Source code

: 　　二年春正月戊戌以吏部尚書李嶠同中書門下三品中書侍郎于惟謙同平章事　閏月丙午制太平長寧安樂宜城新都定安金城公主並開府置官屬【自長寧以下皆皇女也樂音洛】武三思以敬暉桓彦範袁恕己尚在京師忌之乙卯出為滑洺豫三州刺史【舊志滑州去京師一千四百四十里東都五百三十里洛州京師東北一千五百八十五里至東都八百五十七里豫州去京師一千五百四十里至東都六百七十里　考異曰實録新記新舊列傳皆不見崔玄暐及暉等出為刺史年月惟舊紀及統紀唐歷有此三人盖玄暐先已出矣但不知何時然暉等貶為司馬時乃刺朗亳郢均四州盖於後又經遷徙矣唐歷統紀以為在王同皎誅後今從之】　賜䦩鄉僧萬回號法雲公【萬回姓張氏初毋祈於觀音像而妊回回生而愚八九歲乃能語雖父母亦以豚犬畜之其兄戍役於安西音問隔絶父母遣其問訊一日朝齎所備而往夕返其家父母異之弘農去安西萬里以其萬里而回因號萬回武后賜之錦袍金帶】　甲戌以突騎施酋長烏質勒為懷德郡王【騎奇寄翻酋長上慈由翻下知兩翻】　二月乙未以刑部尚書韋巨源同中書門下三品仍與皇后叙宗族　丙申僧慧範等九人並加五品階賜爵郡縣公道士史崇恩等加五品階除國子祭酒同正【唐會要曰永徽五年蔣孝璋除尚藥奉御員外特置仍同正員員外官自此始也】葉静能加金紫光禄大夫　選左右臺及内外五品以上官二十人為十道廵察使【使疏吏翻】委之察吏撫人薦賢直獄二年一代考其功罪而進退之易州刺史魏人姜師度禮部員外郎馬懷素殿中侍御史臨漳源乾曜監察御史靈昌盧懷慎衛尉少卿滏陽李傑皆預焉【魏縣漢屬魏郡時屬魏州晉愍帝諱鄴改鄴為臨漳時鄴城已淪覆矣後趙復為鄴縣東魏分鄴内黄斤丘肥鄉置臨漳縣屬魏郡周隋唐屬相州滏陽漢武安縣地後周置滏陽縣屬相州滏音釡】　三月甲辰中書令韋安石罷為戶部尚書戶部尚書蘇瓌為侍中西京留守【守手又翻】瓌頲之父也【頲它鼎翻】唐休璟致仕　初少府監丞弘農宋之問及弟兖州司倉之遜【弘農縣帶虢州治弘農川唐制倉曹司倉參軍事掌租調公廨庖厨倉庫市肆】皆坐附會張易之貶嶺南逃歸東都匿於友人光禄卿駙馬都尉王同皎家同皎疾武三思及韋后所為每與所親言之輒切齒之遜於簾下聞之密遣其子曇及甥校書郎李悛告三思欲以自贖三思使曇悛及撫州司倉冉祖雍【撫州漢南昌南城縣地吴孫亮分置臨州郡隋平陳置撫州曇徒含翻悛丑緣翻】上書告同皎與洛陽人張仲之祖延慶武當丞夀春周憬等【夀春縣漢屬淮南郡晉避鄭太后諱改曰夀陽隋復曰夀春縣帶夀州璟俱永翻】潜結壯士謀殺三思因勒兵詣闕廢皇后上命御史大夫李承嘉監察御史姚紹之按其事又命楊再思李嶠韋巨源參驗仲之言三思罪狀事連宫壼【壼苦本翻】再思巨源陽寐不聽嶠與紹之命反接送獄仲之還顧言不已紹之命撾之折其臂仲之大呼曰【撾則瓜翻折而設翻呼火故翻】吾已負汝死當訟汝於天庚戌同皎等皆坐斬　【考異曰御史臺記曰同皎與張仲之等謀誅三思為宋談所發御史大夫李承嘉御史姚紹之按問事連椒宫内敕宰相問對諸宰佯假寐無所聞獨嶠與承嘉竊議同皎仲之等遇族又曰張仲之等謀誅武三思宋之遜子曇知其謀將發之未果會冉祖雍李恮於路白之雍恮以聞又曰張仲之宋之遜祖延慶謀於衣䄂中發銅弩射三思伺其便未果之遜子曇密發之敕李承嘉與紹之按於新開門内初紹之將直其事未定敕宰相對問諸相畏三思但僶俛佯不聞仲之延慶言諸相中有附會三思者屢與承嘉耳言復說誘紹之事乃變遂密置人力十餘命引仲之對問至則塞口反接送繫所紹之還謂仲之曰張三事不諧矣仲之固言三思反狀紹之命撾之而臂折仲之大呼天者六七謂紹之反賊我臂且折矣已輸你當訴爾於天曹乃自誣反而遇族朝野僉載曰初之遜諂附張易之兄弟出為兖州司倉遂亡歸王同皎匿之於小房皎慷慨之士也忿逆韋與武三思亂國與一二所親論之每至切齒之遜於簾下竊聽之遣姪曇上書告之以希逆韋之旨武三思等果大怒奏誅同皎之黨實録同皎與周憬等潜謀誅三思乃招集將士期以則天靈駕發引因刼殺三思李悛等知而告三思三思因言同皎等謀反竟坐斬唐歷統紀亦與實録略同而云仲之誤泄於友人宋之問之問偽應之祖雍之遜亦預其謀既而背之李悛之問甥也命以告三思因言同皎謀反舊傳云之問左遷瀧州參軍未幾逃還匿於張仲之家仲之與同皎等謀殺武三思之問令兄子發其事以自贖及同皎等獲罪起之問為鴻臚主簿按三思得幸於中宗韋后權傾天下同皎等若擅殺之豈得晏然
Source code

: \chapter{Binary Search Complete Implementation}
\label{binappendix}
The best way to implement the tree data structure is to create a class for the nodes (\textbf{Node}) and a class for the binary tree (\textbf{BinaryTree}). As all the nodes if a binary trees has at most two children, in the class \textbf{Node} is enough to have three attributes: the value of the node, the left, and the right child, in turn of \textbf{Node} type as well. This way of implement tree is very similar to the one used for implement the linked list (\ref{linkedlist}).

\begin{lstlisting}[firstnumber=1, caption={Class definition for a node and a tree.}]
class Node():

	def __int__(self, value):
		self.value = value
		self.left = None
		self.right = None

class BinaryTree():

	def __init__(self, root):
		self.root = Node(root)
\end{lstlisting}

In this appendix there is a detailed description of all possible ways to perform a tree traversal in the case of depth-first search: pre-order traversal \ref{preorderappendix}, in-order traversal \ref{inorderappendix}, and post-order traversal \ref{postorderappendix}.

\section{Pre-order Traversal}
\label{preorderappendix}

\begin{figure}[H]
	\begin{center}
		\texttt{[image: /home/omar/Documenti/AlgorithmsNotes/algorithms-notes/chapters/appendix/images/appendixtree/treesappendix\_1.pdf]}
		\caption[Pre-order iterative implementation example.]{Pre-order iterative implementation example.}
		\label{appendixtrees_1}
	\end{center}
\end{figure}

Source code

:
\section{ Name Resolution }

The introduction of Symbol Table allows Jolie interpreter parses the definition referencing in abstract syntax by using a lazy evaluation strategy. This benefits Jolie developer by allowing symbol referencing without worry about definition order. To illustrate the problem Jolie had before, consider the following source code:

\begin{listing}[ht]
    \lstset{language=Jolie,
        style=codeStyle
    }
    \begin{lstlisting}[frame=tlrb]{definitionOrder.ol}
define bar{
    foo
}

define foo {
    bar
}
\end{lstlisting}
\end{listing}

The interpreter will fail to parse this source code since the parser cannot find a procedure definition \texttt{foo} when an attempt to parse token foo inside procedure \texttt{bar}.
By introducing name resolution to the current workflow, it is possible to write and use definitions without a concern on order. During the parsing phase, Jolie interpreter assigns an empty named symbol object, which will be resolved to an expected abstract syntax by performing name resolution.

= = = = =

The task |
Would you output the entire listing exactly as written?

Answer to this problem |
Source code

: 　　二年春正月戊戌以吏部尚書李嶠同中書門下三品中書侍郎于惟謙同平章事　閏月丙午制太平長寧安樂宜城新都定安金城公主並開府置官屬【自長寧以下皆皇女也樂音洛】武三思以敬暉桓彦範袁恕己尚在京師忌之乙卯出為滑洺豫三州刺史【舊志滑州去京師一千四百四十里東都五百三十里洛州京師東北一千五百八十五里至東都八百五十七里豫州去京師一千五百四十里至東都六百七十里　考異曰實録新記新舊列傳皆不見崔玄暐及暉等出為刺史年月惟舊紀及統紀唐歷有此三人盖玄暐先已出矣但不知何時然暉等貶為司馬時乃刺朗亳郢均四州盖於後又經遷徙矣唐歷統紀以為在王同皎誅後今從之】　賜䦩鄉僧萬回號法雲公【萬回姓張氏初毋祈於觀音像而妊回回生而愚八九歲乃能語雖父母亦以豚犬畜之其兄戍役於安西音問隔絶父母遣其問訊一日朝齎所備而往夕返其家父母異之弘農去安西萬里以其萬里而回因號萬回武后賜之錦袍金帶】　甲戌以突騎施酋長烏質勒為懷德郡王【騎奇寄翻酋長上慈由翻下知兩翻】　二月乙未以刑部尚書韋巨源同中書門下三品仍與皇后叙宗族　丙申僧慧範等九人並加五品階賜爵郡縣公道士史崇恩等加五品階除國子祭酒同正【唐會要曰永徽五年蔣孝璋除尚藥奉御員外特置仍同正員員外官自此始也】葉静能加金紫光禄大夫　選左右臺及内外五品以上官二十人為十道廵察使【使疏吏翻】委之察吏撫人薦賢直獄二年一代考其功罪而進退之易州刺史魏人姜師度禮部員外郎馬懷素殿中侍御史臨漳源乾曜監察御史靈昌盧懷慎衛尉少卿滏陽李傑皆預焉【魏縣漢屬魏郡時屬魏州晉愍帝諱鄴改鄴為臨漳時鄴城已淪覆矣後趙復為鄴縣東魏分鄴内黄斤丘肥鄉置臨漳縣屬魏郡周隋唐屬相州滏陽漢武安縣地後周置滏陽縣屬相州滏音釡】　三月甲辰中書令韋安石罷為戶部尚書戶部尚書蘇瓌為侍中西京留守【守手又翻】瓌頲之父也【頲它鼎翻】唐休璟致仕　初少府監丞弘農宋之問及弟兖州司倉之遜【弘農縣帶虢州治弘農川唐制倉曹司倉參軍事掌租調公廨庖厨倉庫市肆】皆坐附會張易之貶嶺南逃歸東都匿於友人光禄卿駙馬都尉王同皎家同皎疾武三思及韋后所為每與所親言之輒切齒之遜於簾下聞之密遣其子曇及甥校書郎李悛告三思欲以自贖三思使曇悛及撫州司倉冉祖雍【撫州漢南昌南城縣地吴孫亮分置臨州郡隋平陳置撫州曇徒含翻悛丑緣翻】上書告同皎與洛陽人張仲之祖延慶武當丞夀春周憬等【夀春縣漢屬淮南郡晉避鄭太后諱改曰夀陽隋復曰夀春縣帶夀州璟俱永翻】潜結壯士謀殺三思因勒兵詣闕廢皇后上命御史大夫李承嘉監察御史姚紹之按其事又命楊再思李嶠韋巨源參驗仲之言三思罪狀事連宫壼【壼苦本翻】再思巨源陽寐不聽嶠與紹之命反接送獄仲之還顧言不已紹之命撾之折其臂仲之大呼曰【撾則瓜翻折而設翻呼火故翻】吾已負汝死當訟汝於天庚戌同皎等皆坐斬　【考異曰御史臺記曰同皎與張仲之等謀誅三思為宋談所發御史大夫李承嘉御史姚紹之按問事連椒宫内敕宰相問對諸宰佯假寐無所聞獨嶠與承嘉竊議同皎仲之等遇族又曰張仲之等謀誅武三思宋之遜子曇知其謀將發之未果會冉祖雍李恮於路白之雍恮以聞又曰張仲之宋之遜祖延慶謀於衣䄂中發銅弩射三思伺其便未果之遜子曇密發之敕李承嘉與紹之按於新開門内初紹之將直其事未定敕宰相對問諸相畏三思但僶俛佯不聞仲之延慶言諸相中有附會三思者屢與承嘉耳言復說誘紹之事乃變遂密置人力十餘命引仲之對問至則塞口反接送繫所紹之還謂仲之曰張三事不諧矣仲之固言三思反狀紹之命撾之而臂折仲之大呼天者六七謂紹之反賊我臂且折矣已輸你當訴爾於天曹乃自誣反而遇族朝野僉載曰初之遜諂附張易之兄弟出為兖州司倉遂亡歸王同皎匿之於小房皎慷慨之士也忿逆韋與武三思亂國與一二所親論之每至切齒之遜於簾下竊聽之遣姪曇上書告之以希逆韋之旨武三思等果大怒奏誅同皎之黨實録同皎與周憬等潜謀誅三思乃招集將士期以則天靈駕發引因刼殺三思李悛等知而告三思三思因言同皎等謀反竟坐斬唐歷統紀亦與實録略同而云仲之誤泄於友人宋之問之問偽應之祖雍之遜亦預其謀既而背之李悛之問甥也命以告三思因言同皎謀反舊傳云之問左遷瀧州參軍未幾逃還匿於張仲之家仲之與同皎等謀殺武三思之問令兄子發其事以自贖及同皎等獲罪起之問為鴻臚主簿按三思得幸於中宗韋后權傾天下同皎等若擅殺之豈得晏然
Source code

: \chapter{Binary Search Complete Implementation}
\label{binappendix}
The best way to implement the tree data structure is to create a class for the nodes (\textbf{Node}) and a class for the binary tree (\textbf{BinaryTree}). As all the nodes if a binary trees has at most two children, in the class \textbf{Node} is enough to have three attributes: the value of the node, the left, and the right child, in turn of \textbf{Node} type as well. This way of implement tree is very similar to the one used for implement the linked list (\ref{linkedlist}).

\begin{lstlisting}[firstnumber=1, caption={Class definition for a node and a tree.}]
class Node():

	def __int__(self, value):
		self.value = value
		self.left = None
		self.right = None

class BinaryTree():

	def __init__(self, root):
		self.root = Node(root)
\end{lstlisting}

In this appendix there is a detailed description of all possible ways to perform a tree traversal in the case of depth-first search: pre-order traversal \ref{preorderappendix}, in-order traversal \ref{inorderappendix}, and post-order traversal \ref{postorderappendix}.

\section{Pre-order Traversal}
\label{preorderappendix}

\begin{figure}[H]
	\begin{center}
		\texttt{[image: /home/omar/Documenti/AlgorithmsNotes/algorithms-notes/chapters/appendix/images/appendixtree/treesappendix\_1.pdf]}
		\caption[Pre-order iterative implementation example.]{Pre-order iterative implementation example.}
		\label{appendixtrees_1}
	\end{center}
\end{figure}

Source code

:
\section{ Name Resolution }

The introduction of Symbol Table allows Jolie interpreter parses the definition referencing in abstract syntax by using a lazy evaluation strategy. This benefits Jolie developer by allowing symbol referencing without worry about definition order. To illustrate the problem Jolie had before, consider the following source code:

\begin{listing}[ht]
    \lstset{language=Jolie,
        style=codeStyle
    }
    \begin{lstlisting}[frame=tlrb]{definitionOrder.ol}
define bar{
    foo
}

define foo {
    bar
}
\end{lstlisting}
\end{listing}

The interpreter will fail to parse this source code since the parser cannot find a procedure definition \texttt{foo} when an attempt to parse token foo inside procedure \texttt{bar}.
By introducing name resolution to the current workflow, it is possible to write and use definitions without a concern on order. During the parsing phase, Jolie interpreter assigns an empty named symbol object, which will be resolved to an expected abstract syntax by performing name resolution.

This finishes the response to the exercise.